_SHORT TASK 1_
From the text on archaeological data integration, list each name that carries a bracketed reference number, together with its number.

_TEXT EXTRACT_
Geographic information about historic names were retrieved from Pleiades [13],
through a collaboration between ARIADNE and the Pelagios project.
2.3.3 The WHEN
The “when” represents temporal entities. When the dates were expressed in numeric
format, the temporal integration was easy to manage. When, instead, the periods were
indicated as names, for example Bronze Age, this caused a lot of ambiguities because
these were not referred to absolute dates. Beside converting each period in absolute
time spans, the collaboration with the PeriodO project [14], allowed to manage collections of periods as intersections of documented events on specific geographical areas
providing unique identifiers for each of those periods as Linked Open Data.
2.4 Item-level Integration
The possibility to answer a research question by using relevant information from
several available heterogeneous sources, is one of the emerging needs of the archaeological community. To address the complexity of archaeological data integration,
ARIADNE developed a global, extensible schema as a formal ontology to allow for
integration without loss of meaning. The CIDOC CRM ontology [15] was chosen as
the backbone of the ARIADNE Reference Model, which includes a suite of extensions developed to address the complexity of archaeological data integration.

_SHORT TASK 2_
Render the part of the listing that runs from its first line through the line containing "scientific name: Tajuria albiplaga" as a numbered list, leaving out blank lines.

_MATERIAL FOR THE TASK_
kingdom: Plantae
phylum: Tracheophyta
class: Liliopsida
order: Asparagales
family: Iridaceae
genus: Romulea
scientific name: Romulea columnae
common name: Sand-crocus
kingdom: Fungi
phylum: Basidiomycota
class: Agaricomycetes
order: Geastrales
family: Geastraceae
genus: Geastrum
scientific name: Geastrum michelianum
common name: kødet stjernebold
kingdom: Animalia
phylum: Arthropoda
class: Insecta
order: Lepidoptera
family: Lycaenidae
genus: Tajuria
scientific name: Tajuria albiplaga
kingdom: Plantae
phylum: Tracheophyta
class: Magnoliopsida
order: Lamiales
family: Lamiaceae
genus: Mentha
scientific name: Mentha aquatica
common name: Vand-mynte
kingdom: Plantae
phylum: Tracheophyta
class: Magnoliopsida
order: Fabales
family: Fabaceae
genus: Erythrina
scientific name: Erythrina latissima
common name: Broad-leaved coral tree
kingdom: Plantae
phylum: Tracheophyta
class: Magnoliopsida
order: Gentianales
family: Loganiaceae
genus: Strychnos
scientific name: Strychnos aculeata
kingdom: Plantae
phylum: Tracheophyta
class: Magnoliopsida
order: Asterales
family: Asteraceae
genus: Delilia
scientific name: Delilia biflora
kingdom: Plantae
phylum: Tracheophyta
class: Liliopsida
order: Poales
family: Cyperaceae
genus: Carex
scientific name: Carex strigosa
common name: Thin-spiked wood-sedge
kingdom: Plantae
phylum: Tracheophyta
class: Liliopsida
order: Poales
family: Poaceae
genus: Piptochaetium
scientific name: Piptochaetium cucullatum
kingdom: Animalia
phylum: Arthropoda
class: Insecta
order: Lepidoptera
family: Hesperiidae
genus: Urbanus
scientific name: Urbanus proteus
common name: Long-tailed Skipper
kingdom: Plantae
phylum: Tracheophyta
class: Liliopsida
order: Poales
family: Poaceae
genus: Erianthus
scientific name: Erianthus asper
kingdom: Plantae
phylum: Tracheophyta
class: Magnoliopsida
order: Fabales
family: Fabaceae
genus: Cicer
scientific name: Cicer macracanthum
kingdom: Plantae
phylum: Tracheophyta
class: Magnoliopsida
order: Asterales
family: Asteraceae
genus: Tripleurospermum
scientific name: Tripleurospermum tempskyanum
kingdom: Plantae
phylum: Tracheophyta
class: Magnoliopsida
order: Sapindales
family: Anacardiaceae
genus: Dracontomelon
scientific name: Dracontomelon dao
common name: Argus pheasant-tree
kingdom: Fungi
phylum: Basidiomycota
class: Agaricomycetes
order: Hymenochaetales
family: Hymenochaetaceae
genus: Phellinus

_ANSWER 1_
Pleiades [13]
PeriodO project [14]
CIDOC CRM ontology [15]

_ANSWER 2_
1. kingdom: Plantae
2. phylum: Tracheophyta
3. class: Liliopsida
4. order: Asparagales
5. family: Iridaceae
6. genus: Romulea
7. scientific name: Romulea columnae
8. common name: Sand-crocus
9. kingdom: Fungi
10. phylum: Basidiomycota
11. class: Agaricomycetes
12. order: Geastrales
13. family: Geastraceae
14. genus: Geastrum
15. scientific name: Geastrum michelianum
16. common name: kødet stjernebold
17. kingdom: Animalia
18. phylum: Arthropoda
19. class: Insecta
20. order: Lepidoptera
21. family: Lycaenidae
22. genus: Tajuria
23. scientific name: Tajuria albiplaga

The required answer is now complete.